Monday, March 22, 2010

On the Road

On the first day of August we embarked on our journey across East Africa. We were up at the crack of dawn, hopped into our beloved matatu and arrived at the bus station just in time to catch Kampala Coach to Jinja, Uganda. As we lurched into gear, we began a journey none of us will ever forget. The engine of our bus roared as we bounced in and out of gear and just over an hour later we ran out of gas. A furious passenger nearly got into fisticuffs with the driver as we waited and waited some more for someone to come by with fuel. An hour later we got moving again only to stop two minutes later at the gas station and wait another hour while everyone argued about whose fault this was and who should pay for the gas. All the passengers on the bus were so embarrassed. They kept telling Alexis to make sure all us white folk know that this is not what Africa is like.
Shawn and Joe on Kampala Coach; the angry passenger.

The rest of the ride was pretty uneventful... I saw a bit of wildlife, met with some terrifying bathrooms, and didn't reach our destination (a mere 800-ish km from Nairobi) until 9pm. We did however drive across the equator and ended up at the source of the great Nile River.

We jumped off the bus at a gas station seemingly in the middle of nowhere and were immediately surrounded by men on little motorcycles. This would have been a desperately terrifying experience but my trusty Lonely Planet had informed me that these guys are the local public transit known as boda bodas.

We had about 8000 tonnes of luggage with us so had to embark on a bit of an adventure to find a couple of matatus to fit us. One driver tried to rip us off and was so mad when we went with two other drivers. It was rather dramatic. Shortly thereafter we arrived at Nile River Explorers Backpackers threw our stuff in our rooms and got to drinking the local brew as quickly as we could. A celebration of surviving the first leg of our voyage was very much in order.

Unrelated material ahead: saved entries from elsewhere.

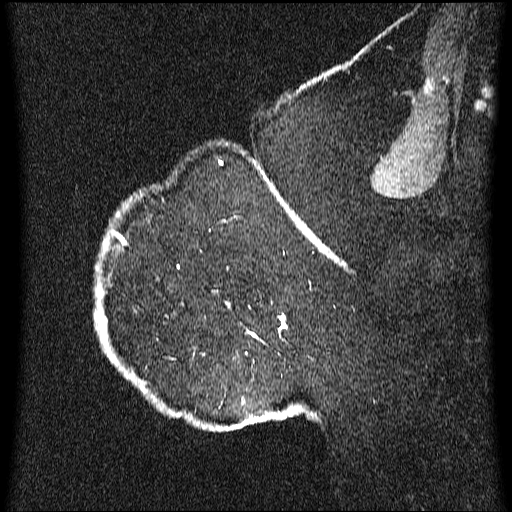
Breast MRI (dynamic contrast-enhanced), one sagittal slice. Position 49 of 64 along the scan axis. Dynamic contrast-enhanced series, image 2 of 3 at this slice position (ordered by acquisition). 1.5 T. TE 4.2 ms, TR 9.1 ms. 512 × 512 image matrix, field of view 180 × 180 mm. Female patient, age 52 years.
Outlined on this slice (semi-automatic segmentation, software-assisted and operator-edited):
- analysis volume of interest (the breast-tissue region the enhancement analysis was run in; not a lesion): bounding box (x1, y1, x2, y2) in pixels: (95, 203, 350, 433)
- tumour enhancement mask (voxels above the 70 % enhancement threshold inside the analysis volume of interest): (96, 203, 345, 429)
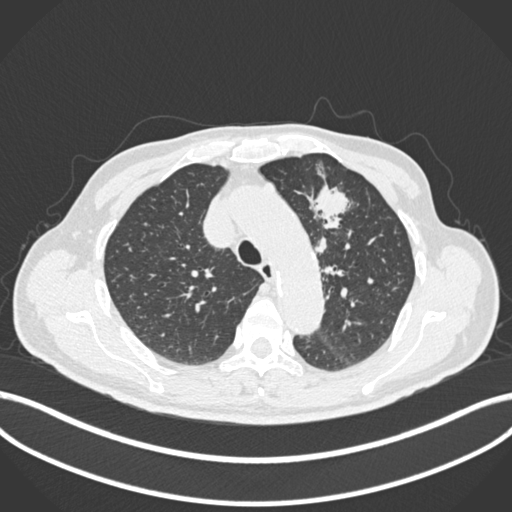
Chest CT, one axial slice. Slice 185 of 261 in the series (ordered by position). Reconstruction kernel B30f. Lung window (W 1500 / L -600 HU). 512 × 512 image matrix. Male patient, age 74 years. Case-level facts recorded for this patient, not image findings: clinical TNM (as recorded): T2b N0 M1c.
Outlined on this slice (bounding box drawn by a radiologist):
- lung tumour (recorded histology: adenocarcinoma): box from (x=301, y=171) to (x=356, y=239) px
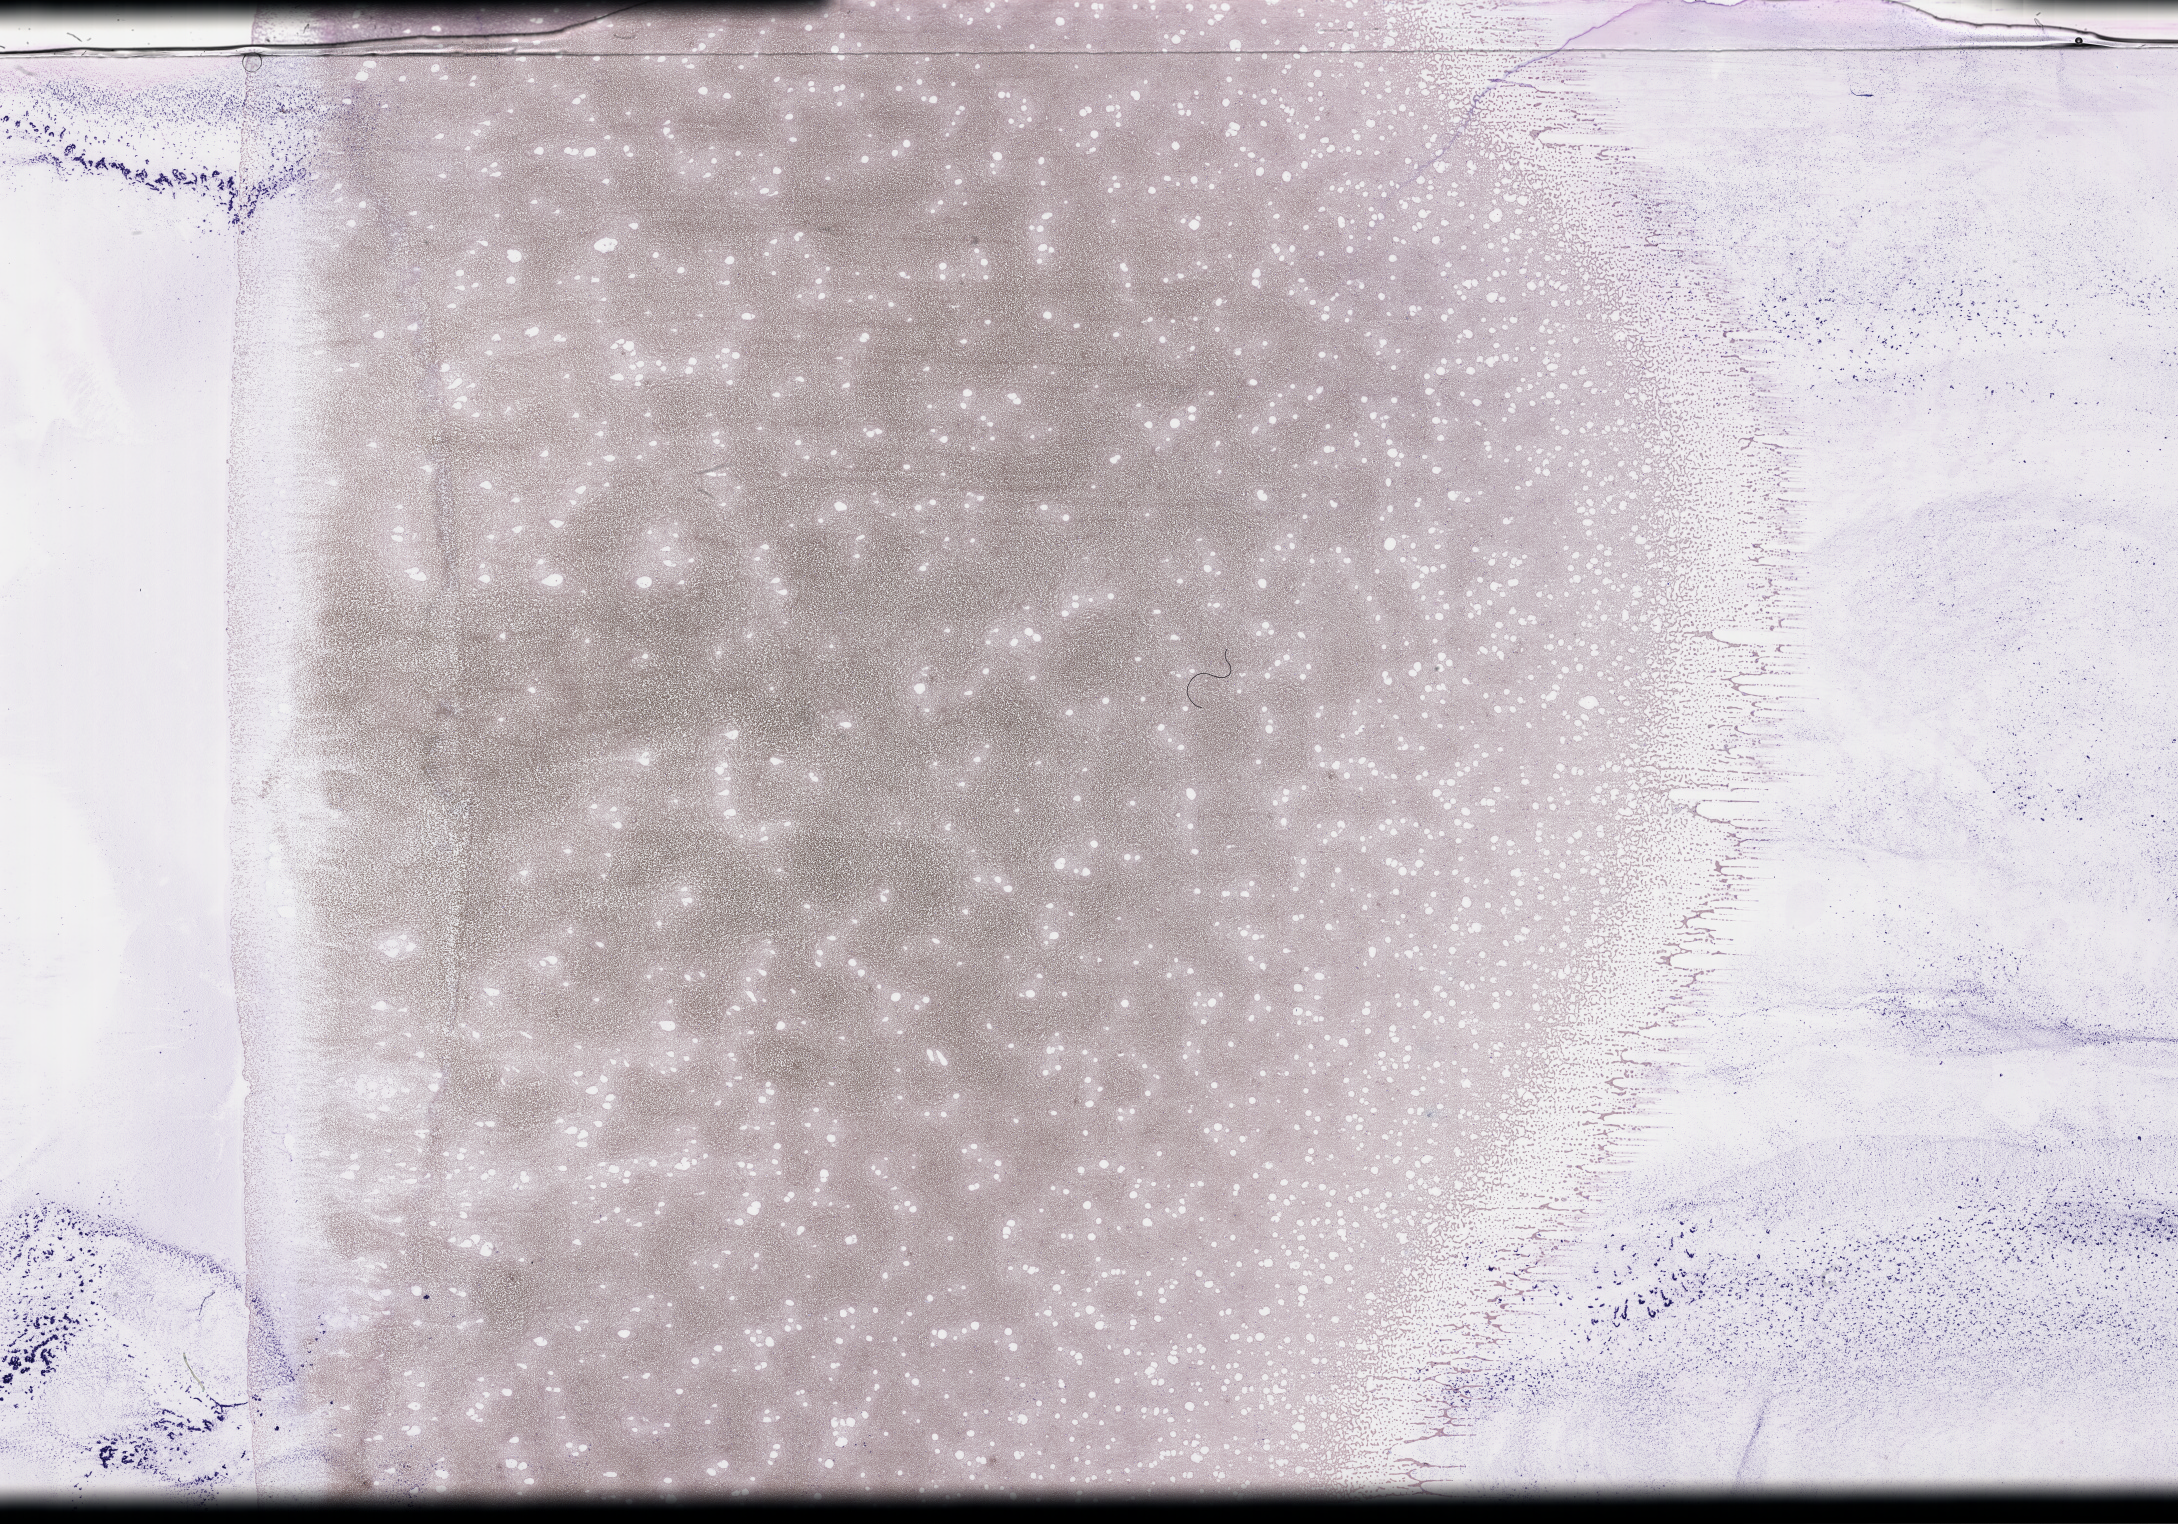
Wright-Giemsa-stained whole blood smear, whole-slide image — shown as a low-resolution overview of the whole scanned area (about 35.2 x 24.6 mm); EDTA-anticoagulated smear; specimen time point: collected on treatment. Patient sex: male.
From a patient with: Plasma Cell Myeloma.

The next morning Carolyn and Katie went whitewater rafting on the Nile while the rest of us nursed our hangovers and got to a whole bunch of interviews. We met some of the most amazing people. The first woman we interviewed was a lovely kindhearted woman named Flo. She was a member of a women's cooperative who sold their hand crafts at the hostel. They were started by a British NGO called Softpower but now run it all on their own. Flo told us how the cooperative had allowed her to make money of her own rather than just relying on a husband to provide for her. She was able to send her kids to a good school using her own money. She was clearly very proud of herself and immeasurably empowered.
The Nile

After our visit with flo, we all took advantage of the hot sun and went for a swim in the Nile. It was a little tricky getting down to the river. We pretty much had to slide down a cliff to get there. The current was super strong so we did more standing than swimming but it was a lot of fun. However, we soon realized that we hadn't thought about how we were going to get back up the bank once we were done. There was a staircase a little way down the bank but the current was too strong for us to swim there. We saw a young man out on the river doing some fishing in a little canoe-like boat. So being the adventurous folk that we are we called him over and asked him to ship us over to the stairs. He accepted and told us that he could take four of us in his boat at a time. This was not the case. We were far too heavy and had only inches between the water and the gunwale. We were also to heavy for the young man to navigate the currents and get us close enough to the stairs. So he decided that he would go out into the rapids to pick up some speed and swing us around. This was the most terrifying experience of my life. Not only were we sinking (our bailing efforts did not equal the amount of water splashing over the gunwales), the man's fish were still alive and swimming around our feet. In any case his plan failed and we had to go back to the beachy area where we had been swimming. In a panic we all stood up at once and immediately sunk his boat. We had a mad scramble to recover all his fish before they swam away. Even after this debacle, he was still willing to help us and took most of the group (two by two this time) over to the stairs. Alexis and Megali were even brave enough to go for a ride in the rapids. I was far too traumatized to get back in the boat along with a few others, so we managed in our desperation to find a way to clamber back up the bank. After this adventure we rinsed away our worries in the open air showers over looking the magnificent river.